Can someone give a practical example of this use as I can't get my head round why I'd want to be able to do this.
Many thanks
Do you refer to "preceding load"?
This would be like
LOAD
Cost;
LOAD
Value * Price AS Cost,
*;
LOAD
Field1AS Value,
Field2 AS Cost
FROM .....
Thus you are able to use fieldnames or calculation-results. Read order is from bottom to top, i.e. topmost is the latest calculation at the bottom you find typically the direct loading from the source.
HTH
Peter
Hi Peter,
Thank you for this but I don't think preceding load is what I mean, though I could be mistaken.
"Load from field
The load statement may now use a previously loaded QlikView field as data source. This feature can be quite useful e.g. when reading data from web pages."

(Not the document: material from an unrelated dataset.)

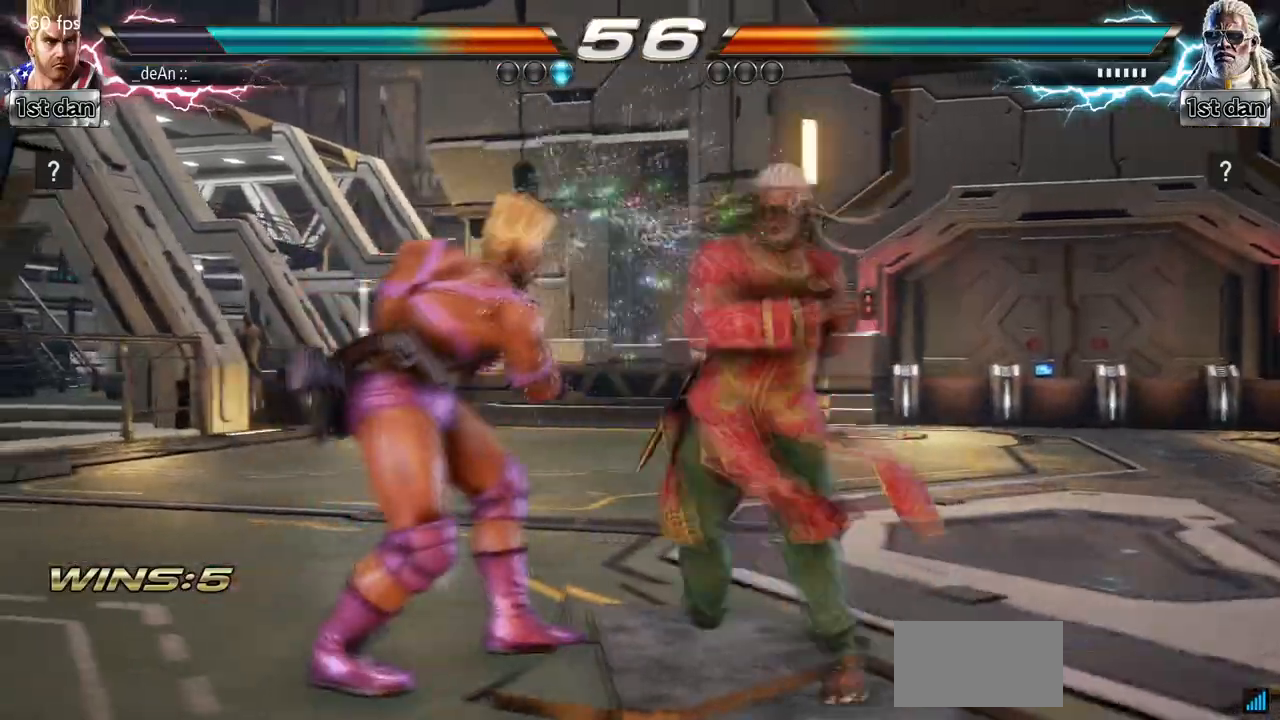
{"buttons": [], "left_stick": "center", "events": [[167, "SQUARE", "down"], [167, "left_stick", "center"], [367, "SQUARE", "up"]]}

Example in the manual is -Loading data from previously loaded fields
Load A from_field (Characters, Types);
Gray
Hi,
Attached a qvw file for from_field.
Check if it helps you.
Hi,
Your example shows me how to use the statement - below is how I would normally achieve the same result
second:
LOAD two AS ttwo
RESIDENT first
where len(two) > 5;
What I'm trying to understand is what benefit FROM_FIELD offers?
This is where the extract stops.